Kategori
Berkebun

Cerita Soraya Cassandra Merawat Kebun Kumara

Cerita Soraya Cassandra Merawat Alam Melalui Kebun Kumara

Cerita Soraya Cassandra Merawat Kebun Kumara – Sudah menjadi anggapan umum bahwa hidup di perkotaan, seperti Jakarta, sangat jauh dari keasrian alam. Maka ketika publik berbicara soal “alam” beserta segala dampak positifnya bagi keberlangsungan hidup.

Beberapa orang memanfaatkan masa pandemik untuk lebih dekat dengan dirinya. Agaknya, itu yang dilakukan untuk bertahan saat swakarantina mandiri. Mereka beralih mengeksplorasi berbagai hal dari rumah. Mulai dari dekorasi kamar, memasak, melukis, hingga hobi yang sekarang menjadi tren seperti berkebun.

Menurut studi oleh Leon A. Simons yang berjudul “Lifestyle factors and risk of dementia: Dubbo Study of the elderly”, peneliti dari Australia menyebutkan bahwa orang di usia 60-an yang secara rutin berkebun, memiliki kemungkinan 36 persen lebih rendah mengidap penyakit kognitif seperti demensia. Sejalan dengan ini, kami mengulas lebih jauh perihal berkebun bersama pendiri platform edukasi Kebun Kumara, Siti Soraya Cassandra.

Apa yang menginisiasi Soraya membangun Kebun Kumara di tengah masyarakat urban yang semakin jauh dari alam? Berikut ulasan perbincangan residencedaercole.com dengan Soraya pada Jumat lalu.

Kebun menjadi pintu masuk yang tepat dan sangat mudah, serta bisa dimiliki siapa pun di perkotaan

Layaknya cangkang telur yang tak mampu terbentuk tanpa adanya protein dari ovarium ayam, sebelum penelitian tentang ayam dan telur ini ditemukan, masih banyak orang yang percaya bahwa telur datang lebih dahulu dari ayam. Studi ini justru menunjukkan bahwa baik telur maupun ayam ternyata saling mempengaruhi satu dengan yang lain.

Mengajak Masyarakat Kota Lebih Dekat Dengan Alam

Menyadari bahwa Kebun Kumara tak menghasilkan apa-apa di awal, apa yang membuat Soraya bertahan hingga sekarang?

The beginning is perhaps more difficult than anything else, but keep heart, it will turn out all right“, bahwasanya sesuatu di awal yang terlihat sulit, suatu saat akan membuahkan hasil dengan keteguhan hati.
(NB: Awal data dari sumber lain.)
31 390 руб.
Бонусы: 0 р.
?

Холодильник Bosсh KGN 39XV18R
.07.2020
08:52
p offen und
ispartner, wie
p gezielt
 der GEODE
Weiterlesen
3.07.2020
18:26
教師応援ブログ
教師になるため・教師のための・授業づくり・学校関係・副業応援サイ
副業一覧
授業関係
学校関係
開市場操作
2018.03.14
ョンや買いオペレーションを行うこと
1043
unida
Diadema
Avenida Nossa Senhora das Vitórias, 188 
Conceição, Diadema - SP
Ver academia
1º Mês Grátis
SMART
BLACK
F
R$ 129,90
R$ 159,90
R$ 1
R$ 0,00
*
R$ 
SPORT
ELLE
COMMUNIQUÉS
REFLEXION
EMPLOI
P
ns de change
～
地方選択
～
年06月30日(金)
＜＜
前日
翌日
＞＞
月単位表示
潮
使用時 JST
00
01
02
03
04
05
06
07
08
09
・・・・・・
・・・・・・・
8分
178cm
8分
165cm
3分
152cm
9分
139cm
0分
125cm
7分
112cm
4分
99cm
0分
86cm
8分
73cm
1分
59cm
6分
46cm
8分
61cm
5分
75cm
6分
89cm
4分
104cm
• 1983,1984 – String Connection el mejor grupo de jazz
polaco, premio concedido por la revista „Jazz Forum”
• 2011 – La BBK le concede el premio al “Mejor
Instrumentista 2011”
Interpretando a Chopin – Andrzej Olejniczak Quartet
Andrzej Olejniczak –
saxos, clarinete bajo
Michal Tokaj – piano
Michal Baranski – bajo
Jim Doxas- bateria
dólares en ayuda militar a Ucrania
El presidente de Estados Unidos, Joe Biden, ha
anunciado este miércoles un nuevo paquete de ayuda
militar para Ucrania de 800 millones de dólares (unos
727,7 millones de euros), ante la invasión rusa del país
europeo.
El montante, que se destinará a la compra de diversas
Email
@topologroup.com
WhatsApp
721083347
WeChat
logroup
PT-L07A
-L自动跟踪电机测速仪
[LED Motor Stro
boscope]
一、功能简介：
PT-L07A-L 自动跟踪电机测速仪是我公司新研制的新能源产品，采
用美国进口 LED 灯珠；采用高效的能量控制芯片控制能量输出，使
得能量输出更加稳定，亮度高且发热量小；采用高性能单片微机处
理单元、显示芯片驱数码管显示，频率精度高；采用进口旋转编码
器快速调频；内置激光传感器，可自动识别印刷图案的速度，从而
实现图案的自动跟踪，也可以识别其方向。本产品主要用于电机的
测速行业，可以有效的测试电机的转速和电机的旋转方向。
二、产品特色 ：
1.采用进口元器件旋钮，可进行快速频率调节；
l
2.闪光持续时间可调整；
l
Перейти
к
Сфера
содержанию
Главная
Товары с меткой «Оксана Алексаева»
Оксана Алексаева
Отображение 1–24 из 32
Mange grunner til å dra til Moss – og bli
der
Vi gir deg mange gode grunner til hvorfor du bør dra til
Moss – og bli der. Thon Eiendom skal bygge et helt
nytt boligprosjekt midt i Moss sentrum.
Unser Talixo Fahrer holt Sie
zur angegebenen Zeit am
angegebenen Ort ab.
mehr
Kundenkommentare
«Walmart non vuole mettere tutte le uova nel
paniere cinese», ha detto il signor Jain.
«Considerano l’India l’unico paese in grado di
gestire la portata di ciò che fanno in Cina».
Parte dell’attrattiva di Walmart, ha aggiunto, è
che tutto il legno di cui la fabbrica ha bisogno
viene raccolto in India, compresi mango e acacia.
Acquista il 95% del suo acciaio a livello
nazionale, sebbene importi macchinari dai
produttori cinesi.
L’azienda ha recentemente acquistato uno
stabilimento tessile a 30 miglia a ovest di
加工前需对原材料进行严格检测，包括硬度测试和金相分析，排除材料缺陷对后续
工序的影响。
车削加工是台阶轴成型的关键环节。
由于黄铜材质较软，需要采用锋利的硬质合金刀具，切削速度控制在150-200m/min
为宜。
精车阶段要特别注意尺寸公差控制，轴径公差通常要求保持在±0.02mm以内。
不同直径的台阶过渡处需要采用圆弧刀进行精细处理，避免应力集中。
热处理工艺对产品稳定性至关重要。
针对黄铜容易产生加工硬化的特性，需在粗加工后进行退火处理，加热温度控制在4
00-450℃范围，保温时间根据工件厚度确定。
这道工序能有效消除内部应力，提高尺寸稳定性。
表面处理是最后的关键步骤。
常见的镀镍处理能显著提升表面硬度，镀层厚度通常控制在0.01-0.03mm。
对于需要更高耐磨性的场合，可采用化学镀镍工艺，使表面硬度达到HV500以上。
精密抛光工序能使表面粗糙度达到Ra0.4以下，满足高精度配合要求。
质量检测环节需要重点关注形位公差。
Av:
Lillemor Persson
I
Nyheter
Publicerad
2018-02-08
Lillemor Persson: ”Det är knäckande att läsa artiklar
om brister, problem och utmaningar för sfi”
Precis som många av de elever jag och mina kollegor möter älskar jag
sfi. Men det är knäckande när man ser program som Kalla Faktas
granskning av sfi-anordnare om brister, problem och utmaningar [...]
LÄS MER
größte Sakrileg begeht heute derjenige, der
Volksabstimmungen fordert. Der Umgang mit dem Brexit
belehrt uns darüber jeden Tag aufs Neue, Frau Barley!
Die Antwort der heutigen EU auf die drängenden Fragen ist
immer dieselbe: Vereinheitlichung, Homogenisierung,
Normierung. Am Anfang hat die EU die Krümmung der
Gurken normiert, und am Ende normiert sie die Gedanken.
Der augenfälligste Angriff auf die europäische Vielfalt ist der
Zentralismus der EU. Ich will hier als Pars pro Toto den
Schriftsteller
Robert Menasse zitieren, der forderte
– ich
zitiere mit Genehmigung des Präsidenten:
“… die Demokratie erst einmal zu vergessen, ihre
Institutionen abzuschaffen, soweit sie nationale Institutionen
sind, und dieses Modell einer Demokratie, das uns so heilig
Kata-kata ini barangkali selaras dengan apa yang dialami Soraya di awal berdirinya Kebun Kumara.

Mulai dari bagaimana ia harus menghadapi kekhawatiran orangtua, hingga melewati masa sulit Kebun Kumara yang pada awalnya tak menghasilkan apa-apa.

Berawal dari kegelisahan pada isu lingkungan, Kebun Kumara hadir sebagai wadah untuk menerapkan gaya hidup yang lebih sustainable

Membangun bisnis permakultur di daerah urban, menjadi keputusan yang terkesan kontradiktif di tengah realita yang menunjukkan minimnya lahan hijau di perkotaan. Namun, Kebun Kumara membuktikan bahwa sesuatu yang sepertinya tidak mungkin, menjadi mungkin dilakukan.

Kegelisahan Soraya, suami, dan saudaranya perihal isu lingkungan seperti polusi, depolarisasi, banjir, hingga erosi, memprakarsai berdirinya Kebun Kumara pada tahun 2016. Ia memutuskan keluar dari pekerjaan kantoran dan ingin membuat bisnis.

Melalui berkebun, energi dan stimulus alam akan menyeimbangan kesehatan jiwa dan raga

Manfaat berkebun secara raga jelas, orang berkebun di siang atau sore hari mendapatkan sinar matahari yang bagus. Mereka menghirup udara luar dan berkeringat, bermain tanah dan elemen alam lain seperti air yang terbukti akan menguatkan imunitas secara fisik.

Terakhir, ia berpesan pada anak muda sekarang untuk tidak menunda-nunda dalam memegang tanah dan mengenal tanaman. “Rawat satu pot tanaman, terus nanti lihat saja dari situ deh! Pasti ada ilmu yang didapat,” tuturnya.